When it comes to the InnoDB storage engine, I think that the situation was improved in the past by MDEV-20950 and MDEV-15199, which replaced some heap memory allocation with stack based allocation.

Comment by Roman Trapickin [ 2024-01-30 ]

We had a similar issue in our deployment with a containerized MariaDB 10.11.6. Memory usage was going up with the execution of our daily mysqldump backup and never went down. After some time the DB process was OOM killed. Memory usage curve was very similar to that of Michal. We gave the container up to 20 GB (overkill accroding to mysqltuner) of memory to no avail.

In our case it was tcmalloc which solved the issue. We tried jemalloc too, which changed the course of the curve but not the tendency.

FYI: cat /proc/buddyinfo listed very low numbers on the right side of the table. Memory chunks larger than 512 KiB were almost absent and there were plenty of very small chunks. It looks like a memory fragmentation issue indeed.

Comment by Bruno Bear [ 2024-02-01 ]

We still have this problem and tried to solve it with: disabling Transparent Huge Pages and using jemalloc, didnt helpt.
We are now trying tcmalloc and waiting for the result.
memory_used and the information_schema.processlist only show a fraction of the used memory. (300mb vs 6GB overhead).
We have this on multiple servers with different software, so its not a specific query.
I have a feeling it is caused by inserts and not from selects. If we import a database, wich is actually just create tables and inserts, the overhead grows. For example before the import 10GB and after the import 16GB. Buffer Pool Size is limited to 10GB. <-we checked inside the container it was not mariadb using the memory so this observation was wrong.
We use the 10.6.12 docker image on Debian 11.

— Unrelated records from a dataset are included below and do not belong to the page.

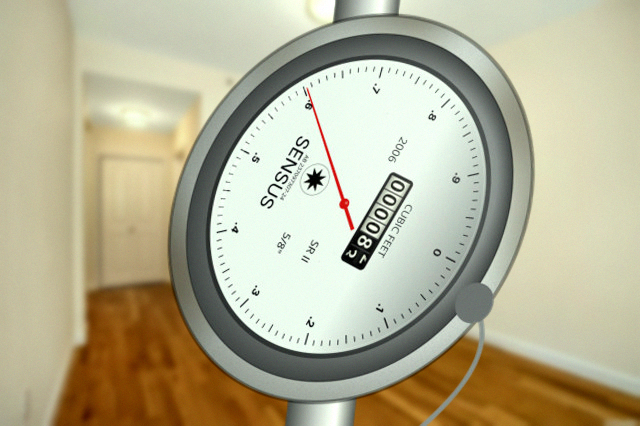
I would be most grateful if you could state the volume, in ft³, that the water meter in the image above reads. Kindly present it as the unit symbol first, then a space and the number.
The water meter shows ft³ 82.60
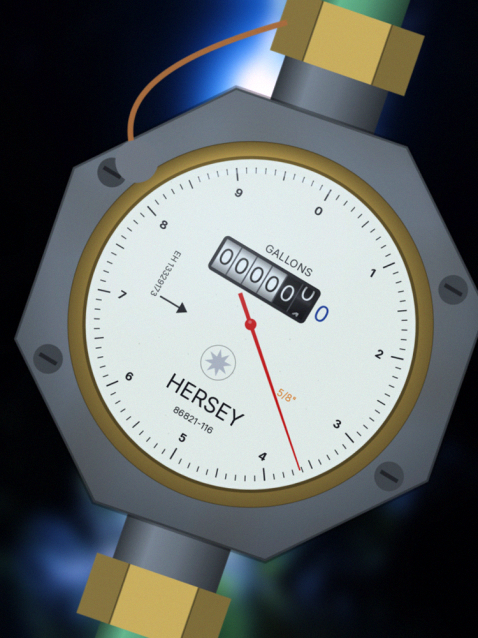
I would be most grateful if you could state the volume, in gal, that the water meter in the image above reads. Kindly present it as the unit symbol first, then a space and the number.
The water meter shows gal 3.6
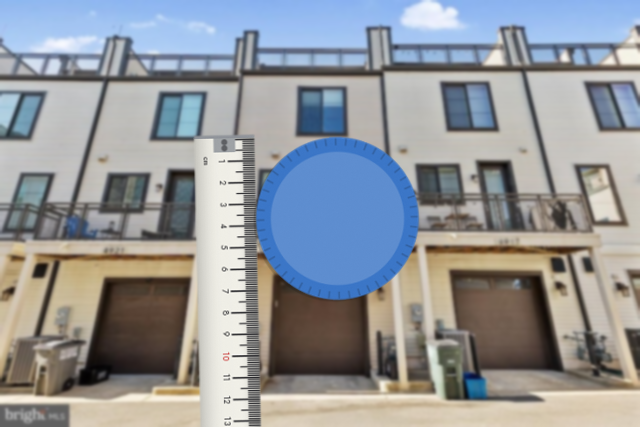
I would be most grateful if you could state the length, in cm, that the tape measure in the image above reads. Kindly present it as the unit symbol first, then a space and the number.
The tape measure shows cm 7.5
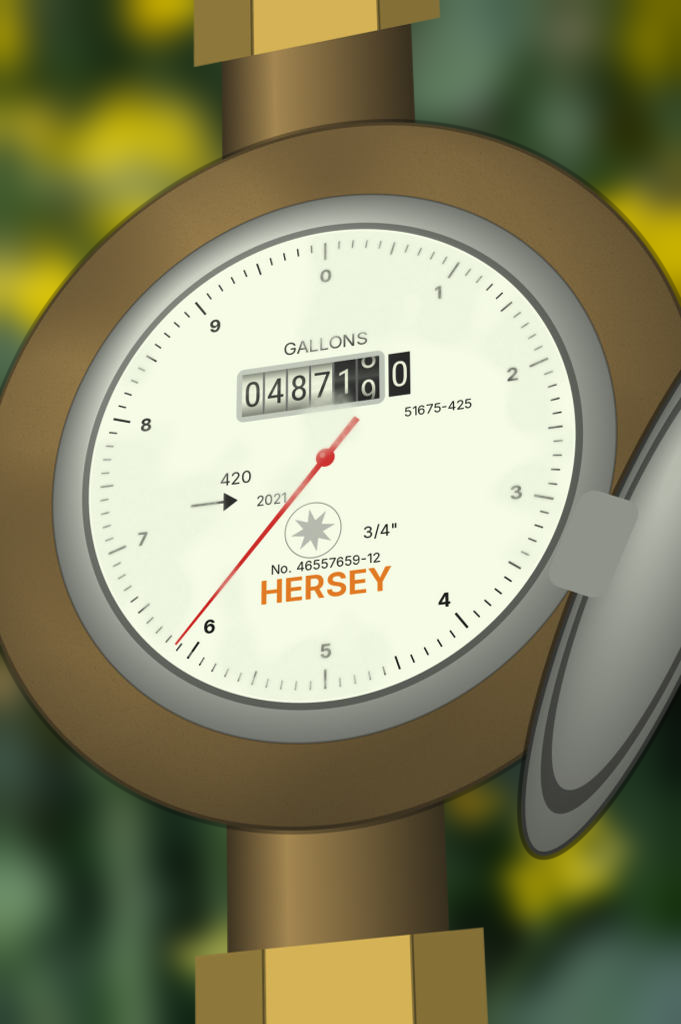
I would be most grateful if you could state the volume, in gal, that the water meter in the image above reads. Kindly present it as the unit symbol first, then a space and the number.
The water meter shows gal 487186.1
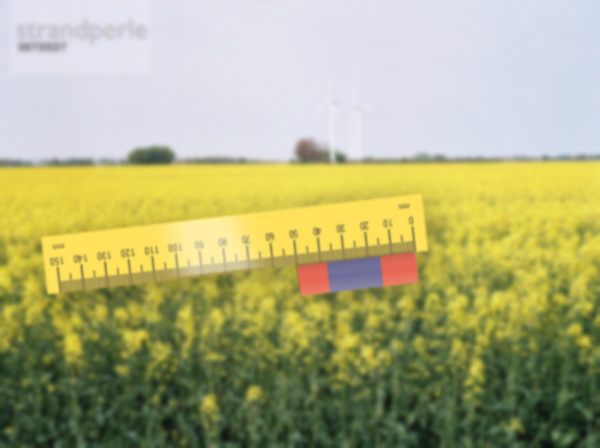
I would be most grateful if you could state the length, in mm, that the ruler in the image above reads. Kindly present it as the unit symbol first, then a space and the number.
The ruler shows mm 50
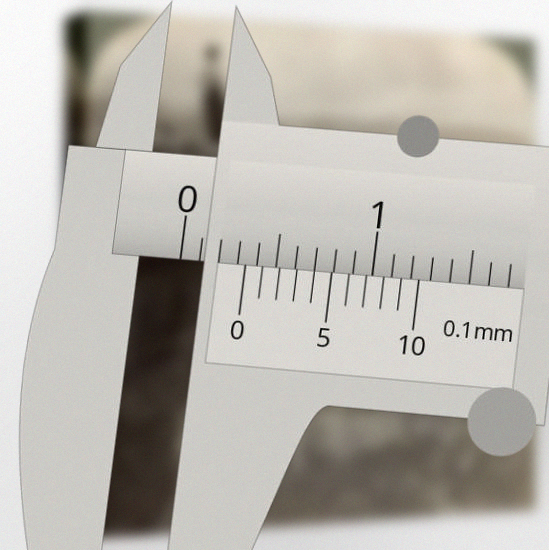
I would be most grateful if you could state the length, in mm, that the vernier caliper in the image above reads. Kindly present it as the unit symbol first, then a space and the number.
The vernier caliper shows mm 3.4
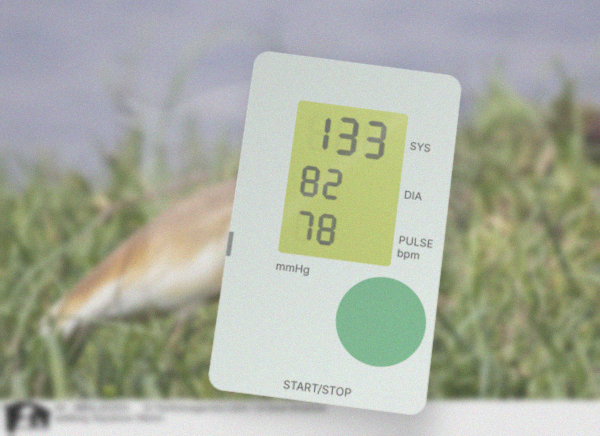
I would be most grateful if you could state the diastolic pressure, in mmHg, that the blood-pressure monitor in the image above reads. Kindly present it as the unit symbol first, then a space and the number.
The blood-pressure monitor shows mmHg 82
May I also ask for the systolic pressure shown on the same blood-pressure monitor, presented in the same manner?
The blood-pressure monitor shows mmHg 133
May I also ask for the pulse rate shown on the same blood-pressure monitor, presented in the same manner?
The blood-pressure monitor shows bpm 78
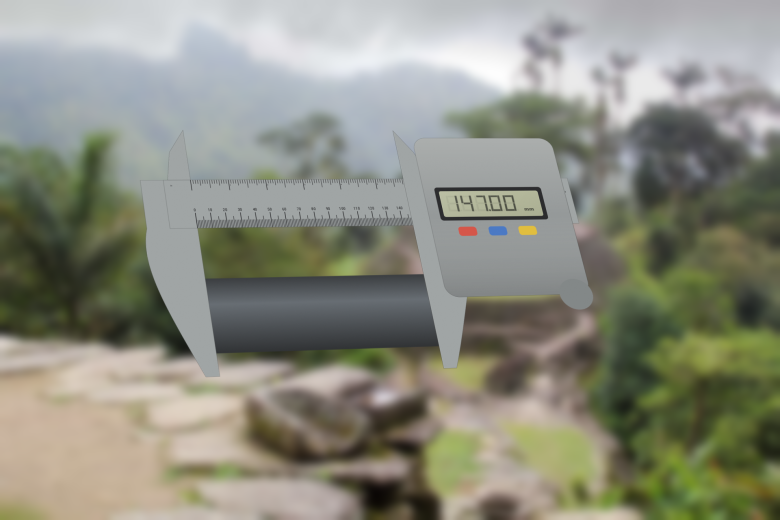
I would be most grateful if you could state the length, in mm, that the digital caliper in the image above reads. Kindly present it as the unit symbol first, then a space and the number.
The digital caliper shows mm 147.00
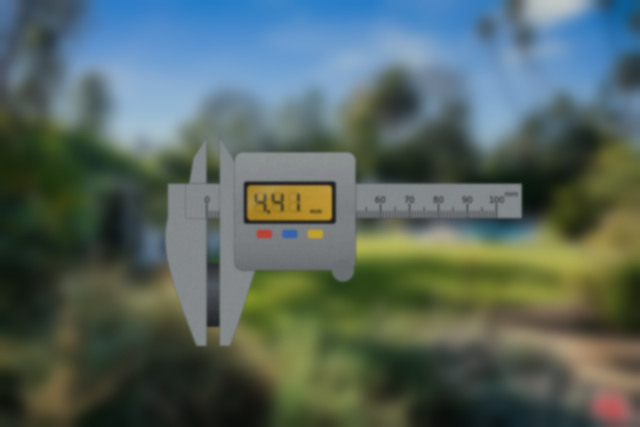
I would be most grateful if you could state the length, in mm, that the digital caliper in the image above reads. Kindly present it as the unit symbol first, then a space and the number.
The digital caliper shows mm 4.41
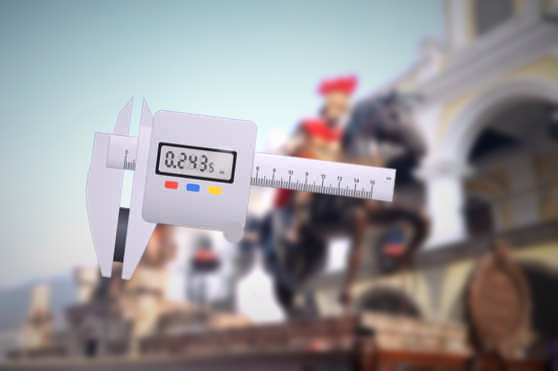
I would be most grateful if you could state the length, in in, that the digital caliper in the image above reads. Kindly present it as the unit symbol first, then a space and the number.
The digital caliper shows in 0.2435
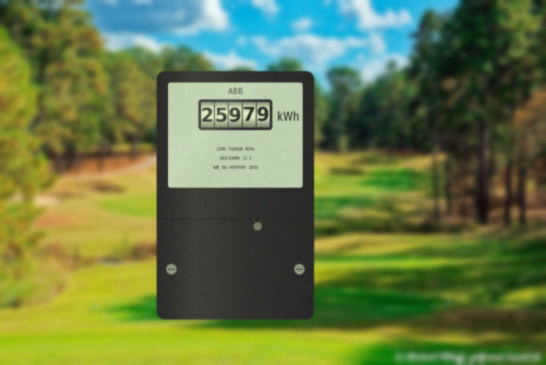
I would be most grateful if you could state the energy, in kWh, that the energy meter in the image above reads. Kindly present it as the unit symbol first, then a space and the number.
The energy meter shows kWh 25979
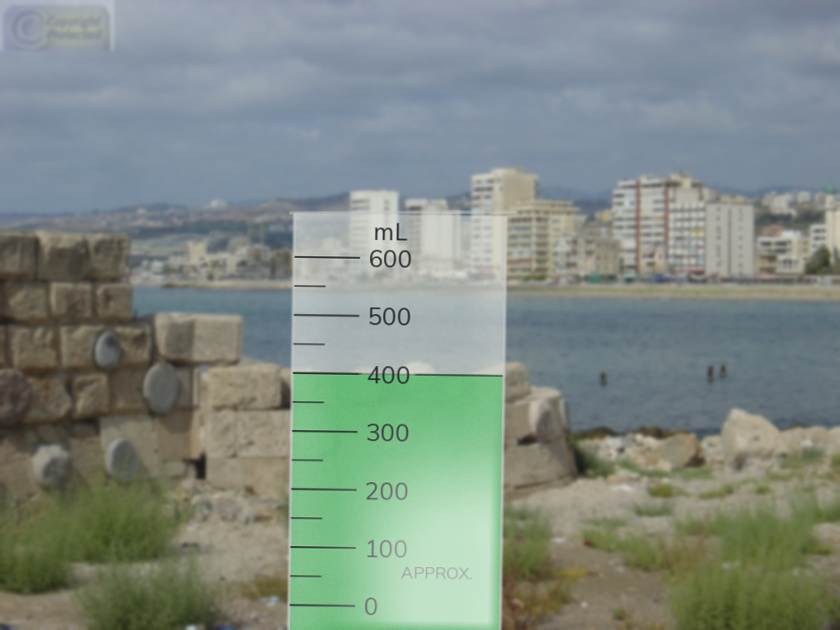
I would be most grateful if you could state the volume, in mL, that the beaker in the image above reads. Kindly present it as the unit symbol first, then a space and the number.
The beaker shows mL 400
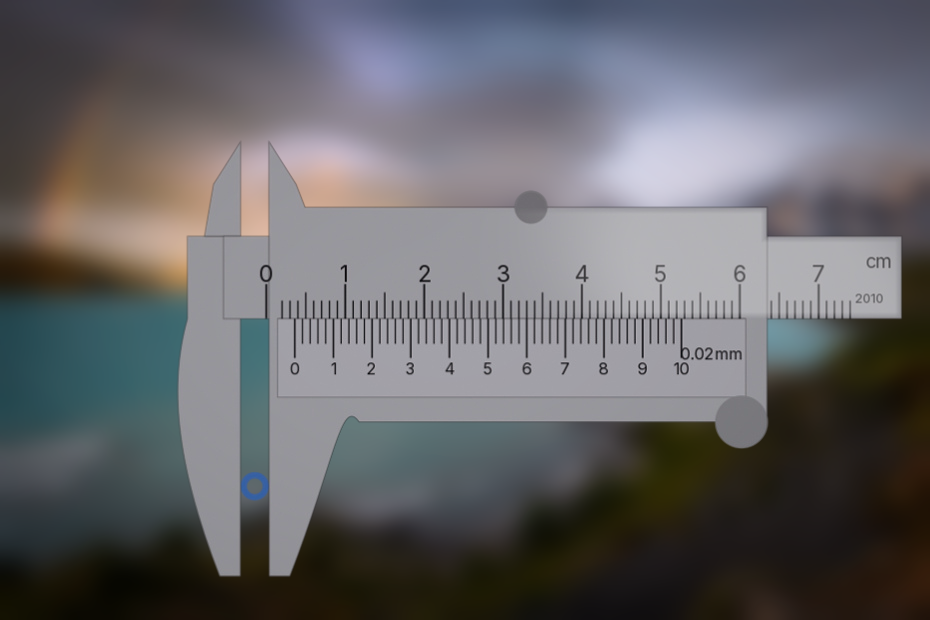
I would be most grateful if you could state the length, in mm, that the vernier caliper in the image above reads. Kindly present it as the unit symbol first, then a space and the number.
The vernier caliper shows mm 3.6
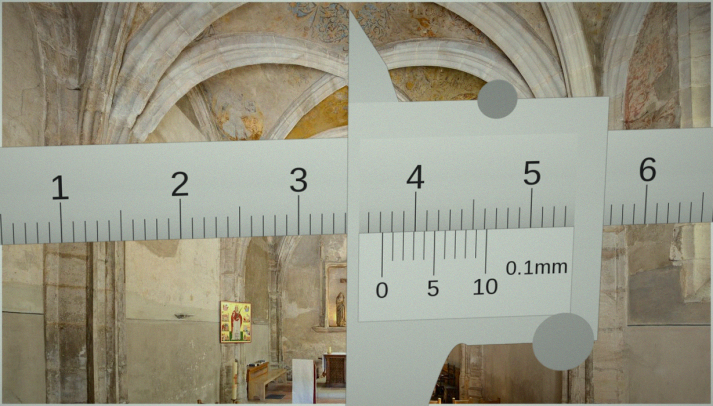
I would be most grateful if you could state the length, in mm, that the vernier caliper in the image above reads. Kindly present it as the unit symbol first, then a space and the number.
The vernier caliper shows mm 37.2
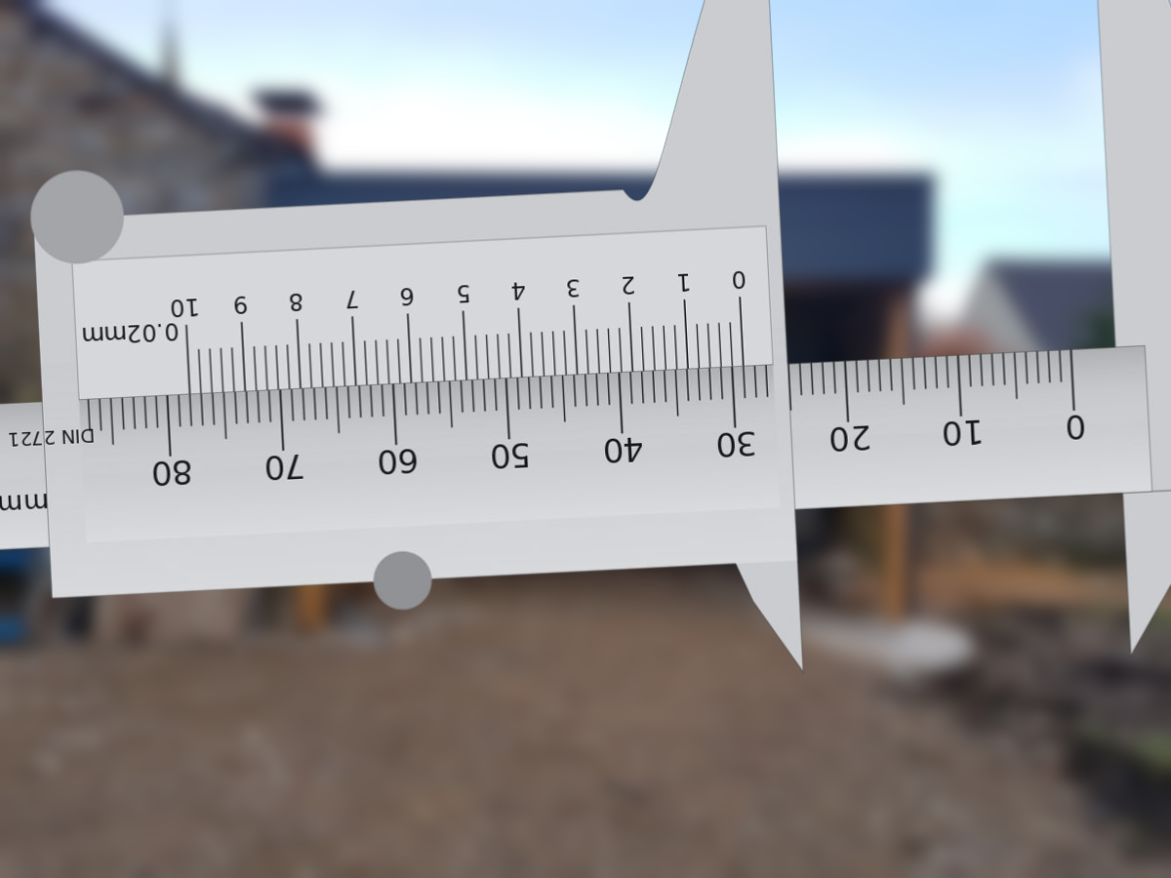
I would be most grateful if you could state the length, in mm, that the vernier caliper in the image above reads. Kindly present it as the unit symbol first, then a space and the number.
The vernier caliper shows mm 29.0
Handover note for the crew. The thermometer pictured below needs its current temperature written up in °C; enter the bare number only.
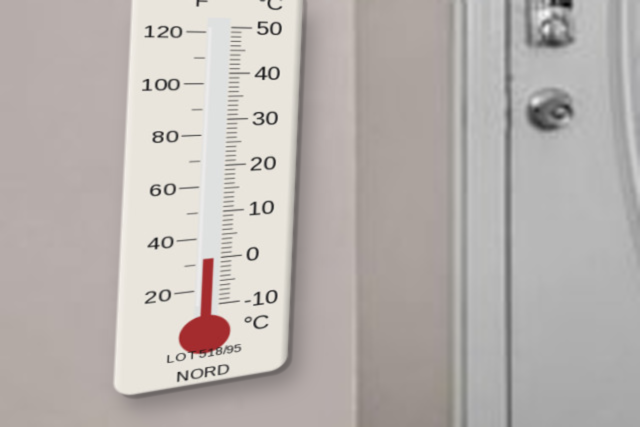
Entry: 0
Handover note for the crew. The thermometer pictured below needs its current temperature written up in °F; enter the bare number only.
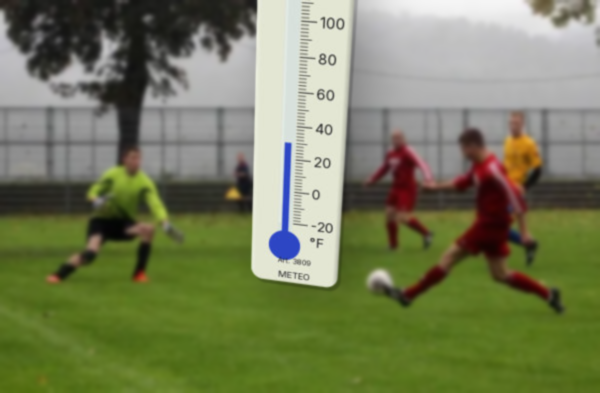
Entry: 30
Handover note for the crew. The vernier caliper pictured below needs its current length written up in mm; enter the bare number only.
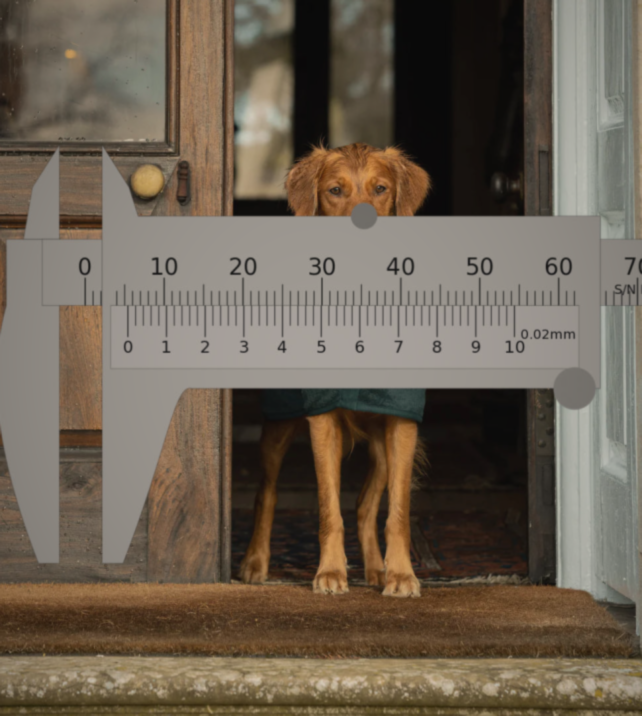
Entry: 5.4
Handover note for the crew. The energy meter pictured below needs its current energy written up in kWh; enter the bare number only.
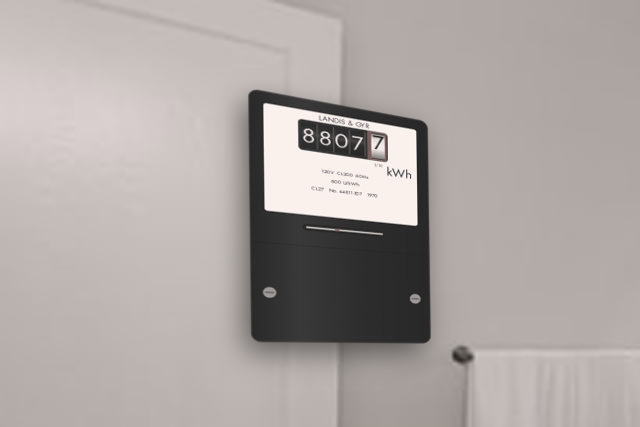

Comment by Carl-Philip Hänsch [ 2024-02-05 ]

We also experience severe memory leaks that require a server reboot every 15 minutes to not run into OOM issues.

Here's the setup:

RAM Limit for MariaDB: 16 GB. Usage: 26.8G (84% of systems memory)

The issue occurs after writing queries like UPDATE or INSERT, especially when TRIGGERs are involved.

Server version: 10.11.6-MariaDB-1:10.11.6+maria~deb11

In the moment, we are porting a lot of projects to PostgreSQL to reduce the number of MariaDB crashes per hour.